Just take rare earths. Even closure of China’s capacity for a while did little to give prices a boost. Tungsten is in short supply and much of the new capacity due to come into production is spoken for through off-take agreements, but the metal is failing to get anywhere near its 2011 high. Sure, tungsten producers will still be able to make good money, but it’s not exactly raining dollar bills.
Take lithium. Everyone’s been talking about the boon to Bolivia and Argentina once their brine lakes start to be exploited. Yes, sounds fine, but then we see that Japan’s big trading houses are moving to cut their dependence on South America for the key component of lithium-ion batteries. Itochu is starting to ship lithium carbonate from the U.S., from Simbol Materials which can take lithium chloride and can refine it into carbonate within 10 hours.
Marubeni Corp. is moving to sell to its Japanese customers lithium carbonate extracted from ore in Canada, starting this fiscal year. It plans to import 5,000 tons, or about 30% of Japanese demand, in 2015 from Canada Lithium Corp., which owns a mining site in Quebec. Production will cost around the same as in South America but take just a few days, says Nikkei.
In today’s edition of The Financial Times we hear that orders have plunged for three technology metals found in platinum deposits. The price of iridium has dropped 43% so far this year. Iridium crystals are used in screens for smartphones and flatscreen TVs. Ruthenium, used in computer hard drives, is now at its lowest price since 2005. Since 2005! That’s even lower than post-global financial crisis.
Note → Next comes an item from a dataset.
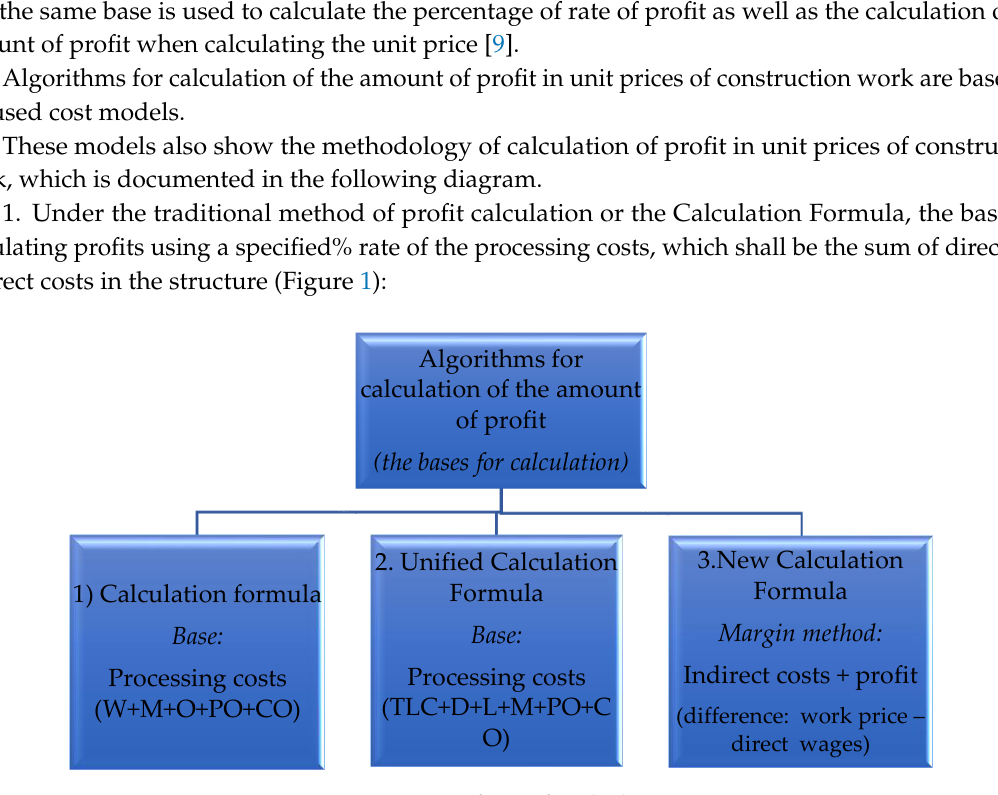
Figure 1. Basis for profit calculation.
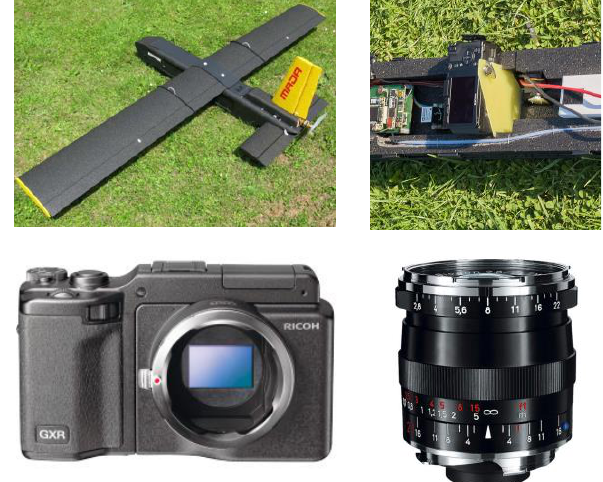
Figure 2: Platform Bormatec Maja (top) with camera Ricoh GXR Mount A12 with Zeiss Biogon 21 mm (bottom).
And rhodium has never recovered from its GFC tumble, having lost 90% of its 2008 high (and, according to Platts, should settle around $1000/oz). Rhodium is used catalytic converters.
Earlier this year it all looked quite different. Suppliers were expecting a price rally, but that never happened. In fact rhodium was then $1800/oz.
So confident was the industry that Ross Strachan at London’s Capital Economics put out a note forecasting rhodium to be at $2000/oz by the end of 2014. It may well be, but there are no signs yet. China is the biggest customer at 30% of world usage, followed by Japan on 24% and North America only 7%. Capital saw rhodium gaining for two reasons: one, vehicle emission regulations continue to be tightened and this will increase auto catalyst demand for rhodium; two, South Africa’s production of the metal is likely to fall by about 10 per cent due to industrial troubles and strikes.
Indium prices are down again this week, graphite prices look range-bound and poor old uranium wallows along at spot $35.25/lb.
What will be interesting is to see who starts moving in to secure operations and future supplies. Watch the critical metals space: it may reveal a great deal.